Clade frequency: the fraction of globally circulating strains at a given time point that belong to a given clade. Inclusive frequencies count strains in each clade including its nested subclades. Exclusive frequencies count strains in each clade that are not in any named subclade; these frequencies sum up to 1.

Fitness: The absolute fitness of a given viral clade at a given time is the growth rate of the clade-specific case numbers (which is related to the effective reproductive number). The relative fitness of a clade is defined as the difference in growth rate to the total viral population. Positive values of relative fitness signal expected frequency increase, negative values frequency decrease.

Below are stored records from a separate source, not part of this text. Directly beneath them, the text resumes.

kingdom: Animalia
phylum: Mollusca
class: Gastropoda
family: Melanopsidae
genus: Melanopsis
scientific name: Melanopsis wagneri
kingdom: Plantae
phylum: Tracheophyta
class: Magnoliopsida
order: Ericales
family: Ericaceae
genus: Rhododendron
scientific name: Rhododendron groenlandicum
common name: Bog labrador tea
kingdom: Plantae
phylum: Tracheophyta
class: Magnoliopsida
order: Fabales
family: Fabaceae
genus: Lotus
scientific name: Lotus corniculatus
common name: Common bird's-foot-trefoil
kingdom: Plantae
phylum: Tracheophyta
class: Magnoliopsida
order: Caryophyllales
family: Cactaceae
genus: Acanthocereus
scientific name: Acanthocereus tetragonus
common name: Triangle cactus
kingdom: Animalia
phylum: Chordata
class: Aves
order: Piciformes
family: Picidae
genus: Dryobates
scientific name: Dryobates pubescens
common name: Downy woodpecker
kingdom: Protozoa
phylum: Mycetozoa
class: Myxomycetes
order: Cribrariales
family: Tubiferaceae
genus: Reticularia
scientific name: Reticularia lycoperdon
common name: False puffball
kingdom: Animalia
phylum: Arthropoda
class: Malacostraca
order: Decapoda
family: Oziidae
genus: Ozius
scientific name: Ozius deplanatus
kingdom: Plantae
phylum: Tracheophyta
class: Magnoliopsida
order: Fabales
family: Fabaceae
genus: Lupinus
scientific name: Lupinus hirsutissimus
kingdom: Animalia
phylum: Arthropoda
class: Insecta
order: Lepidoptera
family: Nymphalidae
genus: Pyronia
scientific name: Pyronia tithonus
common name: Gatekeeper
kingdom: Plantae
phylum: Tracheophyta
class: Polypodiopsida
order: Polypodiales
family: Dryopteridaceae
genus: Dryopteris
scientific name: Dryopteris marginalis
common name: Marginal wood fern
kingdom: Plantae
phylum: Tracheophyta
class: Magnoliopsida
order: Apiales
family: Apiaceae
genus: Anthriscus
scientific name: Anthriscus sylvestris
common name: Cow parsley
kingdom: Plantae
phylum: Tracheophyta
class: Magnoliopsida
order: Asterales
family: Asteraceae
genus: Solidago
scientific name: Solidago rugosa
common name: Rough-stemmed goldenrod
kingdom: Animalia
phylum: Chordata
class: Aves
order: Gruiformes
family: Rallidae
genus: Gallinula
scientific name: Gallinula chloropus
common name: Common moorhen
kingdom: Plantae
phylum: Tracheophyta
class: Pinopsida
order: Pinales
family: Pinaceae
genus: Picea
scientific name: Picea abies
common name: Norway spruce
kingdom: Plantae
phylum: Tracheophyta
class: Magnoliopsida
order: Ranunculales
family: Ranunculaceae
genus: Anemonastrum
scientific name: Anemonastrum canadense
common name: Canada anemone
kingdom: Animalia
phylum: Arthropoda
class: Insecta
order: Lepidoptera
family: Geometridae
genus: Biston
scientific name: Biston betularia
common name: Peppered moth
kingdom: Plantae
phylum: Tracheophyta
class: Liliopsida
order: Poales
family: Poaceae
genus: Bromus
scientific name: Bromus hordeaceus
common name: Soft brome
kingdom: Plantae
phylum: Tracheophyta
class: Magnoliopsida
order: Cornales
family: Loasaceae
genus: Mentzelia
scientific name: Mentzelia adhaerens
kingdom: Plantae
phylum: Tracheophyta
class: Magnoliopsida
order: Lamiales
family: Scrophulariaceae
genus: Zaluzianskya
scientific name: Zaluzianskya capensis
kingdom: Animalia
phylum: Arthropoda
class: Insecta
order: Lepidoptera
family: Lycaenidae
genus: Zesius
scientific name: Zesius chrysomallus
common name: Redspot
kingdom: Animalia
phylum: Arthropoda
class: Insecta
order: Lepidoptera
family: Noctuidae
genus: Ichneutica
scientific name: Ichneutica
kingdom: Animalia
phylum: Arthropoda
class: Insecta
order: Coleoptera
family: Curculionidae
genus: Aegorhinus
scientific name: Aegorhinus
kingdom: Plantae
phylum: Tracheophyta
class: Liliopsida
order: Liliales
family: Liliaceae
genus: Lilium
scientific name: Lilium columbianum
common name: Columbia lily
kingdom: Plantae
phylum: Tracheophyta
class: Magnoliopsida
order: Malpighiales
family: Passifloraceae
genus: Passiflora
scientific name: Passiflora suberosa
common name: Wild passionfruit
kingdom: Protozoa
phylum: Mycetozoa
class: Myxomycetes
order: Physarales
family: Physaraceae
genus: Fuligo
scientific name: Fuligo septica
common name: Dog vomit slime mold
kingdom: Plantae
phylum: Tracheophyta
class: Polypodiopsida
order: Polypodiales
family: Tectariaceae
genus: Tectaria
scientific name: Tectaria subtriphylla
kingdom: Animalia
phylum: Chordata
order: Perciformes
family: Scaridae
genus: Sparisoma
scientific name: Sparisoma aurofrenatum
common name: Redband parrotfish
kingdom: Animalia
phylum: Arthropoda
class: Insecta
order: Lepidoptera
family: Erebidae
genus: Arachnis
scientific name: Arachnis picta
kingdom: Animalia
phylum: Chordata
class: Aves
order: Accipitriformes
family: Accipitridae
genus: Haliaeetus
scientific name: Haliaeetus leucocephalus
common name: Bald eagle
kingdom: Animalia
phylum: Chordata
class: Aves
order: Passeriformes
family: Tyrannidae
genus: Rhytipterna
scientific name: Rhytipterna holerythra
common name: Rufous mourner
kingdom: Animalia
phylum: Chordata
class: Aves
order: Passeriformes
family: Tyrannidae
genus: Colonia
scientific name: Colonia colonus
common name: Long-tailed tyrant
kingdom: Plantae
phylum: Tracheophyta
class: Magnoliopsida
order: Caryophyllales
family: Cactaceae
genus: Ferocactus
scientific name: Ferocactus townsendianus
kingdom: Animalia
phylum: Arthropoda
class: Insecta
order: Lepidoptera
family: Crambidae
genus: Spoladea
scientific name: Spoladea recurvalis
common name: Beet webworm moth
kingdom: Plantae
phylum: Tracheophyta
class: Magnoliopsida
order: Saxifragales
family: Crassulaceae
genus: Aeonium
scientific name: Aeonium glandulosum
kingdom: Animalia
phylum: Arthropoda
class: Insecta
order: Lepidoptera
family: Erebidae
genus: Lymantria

Fitness model: delineates input data and computational method to compute fitness estimates. The current version of Previr app focuses on antigenic fitness, the likely prevalent fitness component for influenza and SARS-CoV-2. By this measure, fitter clades have escaped from human population immunity to a higher degree. Learn more on fitness models here.

HA: hemagglutinin, a surface protein of the influenza virus with an important function in cell entry.

NA: neuraminidase, a surface protein of the influenza virus with an important function in cell exit.

Reassortment: a new combination of viral genome segments produced from two parent strains upon co-infection of the same host. In the influenza trees, significant HA-NA reassortments within the same lineage are marked by “R”.

Vaccines: strains recommended by the World Health Organisation as vaccine components. For influenza, these recommendations are updated twice per year; see here.